Mayor steps in to help locked-out Perry Barr market traders

Getty Images Andy StreetGetty Images
Andy Street said he had written to shopping centre owners to try to help the traders who complained they faced a wall of silence over their futures

The mayor of the West Midlands has sought the assistance of a shopping centre's owners in a bid to aid traders fearing for their livelihoods after being locked out of a market hall.

Stallholders at Market Village, based at the One Stop centre in Perry Barr, Birmingham, have been unable to access the hall since 12 January.

Andy Street said he did not want to see businesses suffer at a difficult time.

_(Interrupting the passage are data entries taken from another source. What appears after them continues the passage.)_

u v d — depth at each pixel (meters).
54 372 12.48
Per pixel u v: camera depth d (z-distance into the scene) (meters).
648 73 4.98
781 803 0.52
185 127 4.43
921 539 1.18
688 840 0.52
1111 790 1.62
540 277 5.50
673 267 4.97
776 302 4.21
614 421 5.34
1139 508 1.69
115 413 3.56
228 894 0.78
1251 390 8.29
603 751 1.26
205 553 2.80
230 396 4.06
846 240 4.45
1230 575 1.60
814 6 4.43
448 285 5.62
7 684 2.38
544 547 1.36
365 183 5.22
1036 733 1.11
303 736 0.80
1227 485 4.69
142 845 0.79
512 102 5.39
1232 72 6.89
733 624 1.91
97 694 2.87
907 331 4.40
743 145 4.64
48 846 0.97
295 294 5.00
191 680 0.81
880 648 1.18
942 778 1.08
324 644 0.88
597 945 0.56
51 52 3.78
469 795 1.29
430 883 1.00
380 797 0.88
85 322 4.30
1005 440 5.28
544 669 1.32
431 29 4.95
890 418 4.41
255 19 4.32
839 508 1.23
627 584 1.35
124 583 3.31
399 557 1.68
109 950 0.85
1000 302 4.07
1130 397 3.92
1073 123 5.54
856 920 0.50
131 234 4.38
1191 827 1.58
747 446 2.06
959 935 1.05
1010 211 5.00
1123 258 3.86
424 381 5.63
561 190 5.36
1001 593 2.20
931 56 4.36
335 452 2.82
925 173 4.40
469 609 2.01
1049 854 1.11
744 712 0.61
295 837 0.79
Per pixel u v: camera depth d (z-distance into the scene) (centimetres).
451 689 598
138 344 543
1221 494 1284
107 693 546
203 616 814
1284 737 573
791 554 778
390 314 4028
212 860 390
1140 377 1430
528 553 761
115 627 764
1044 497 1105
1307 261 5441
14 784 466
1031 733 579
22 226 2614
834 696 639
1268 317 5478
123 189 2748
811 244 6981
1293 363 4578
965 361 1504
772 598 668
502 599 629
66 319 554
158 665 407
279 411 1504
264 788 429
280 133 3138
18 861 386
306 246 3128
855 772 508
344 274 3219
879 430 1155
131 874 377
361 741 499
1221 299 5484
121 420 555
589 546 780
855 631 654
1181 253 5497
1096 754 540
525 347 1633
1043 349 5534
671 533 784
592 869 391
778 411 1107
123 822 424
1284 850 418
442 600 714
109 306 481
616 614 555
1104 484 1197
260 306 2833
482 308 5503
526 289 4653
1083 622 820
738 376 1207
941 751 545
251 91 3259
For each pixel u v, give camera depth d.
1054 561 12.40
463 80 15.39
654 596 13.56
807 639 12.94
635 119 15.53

But traders have said they can get no answer from market hall operator Perry Barr Market Properties Limited, which went out of business, leaving them just hours, they said earlier this month, to vacate the site.

Mr Street, Conservative, said he had written to the owners of One Stop to see whether they could find a "sensible short-term arrangement" to keep the independent market traders going.

"The traders have said to me 'this isn't right, we've not done anything wrong, we're solvent businesses'," the mayor told BBC Radio WM.

"I don't want to see any business go under, particularly at this difficult time."

Stallholders at market village
Stallholders have been unable to access their goods at Market Village for nearly two weeks

Mr Street said he would follow up on the letter to try to find an "absolute solution", adding he had also been speaking to Labour's Birmingham Perry Barr MP, Khalid Mahmood.

"For people who come to the shopping centre, they love the market element of it, so let's find a way of coming together with a common sense solution to keep that market," Mr Street said.

Perry Barr Market Properties Limited has appointed administrators Cowgills to help place it into voluntary liquidation, with a proposed date of 15 February.

Dal Bains
Dal Bains and his wife have both been working at the Market Village for 17 years

Dal Bains, who runs Second Skin Clothing, said he and his wife had been working at Market Village for 17 years.

He described the situation as a "nightmare", adding they both had "no income coming in" when they needed to pay for their mortgage.

"While [the market] has been closed, we've had nothing, not a penny come through in the last week and a half," he said.

"The more people help us, the better," he added of Mr Street's gesture. "Everybody does want to get it open, it's just a matter of time."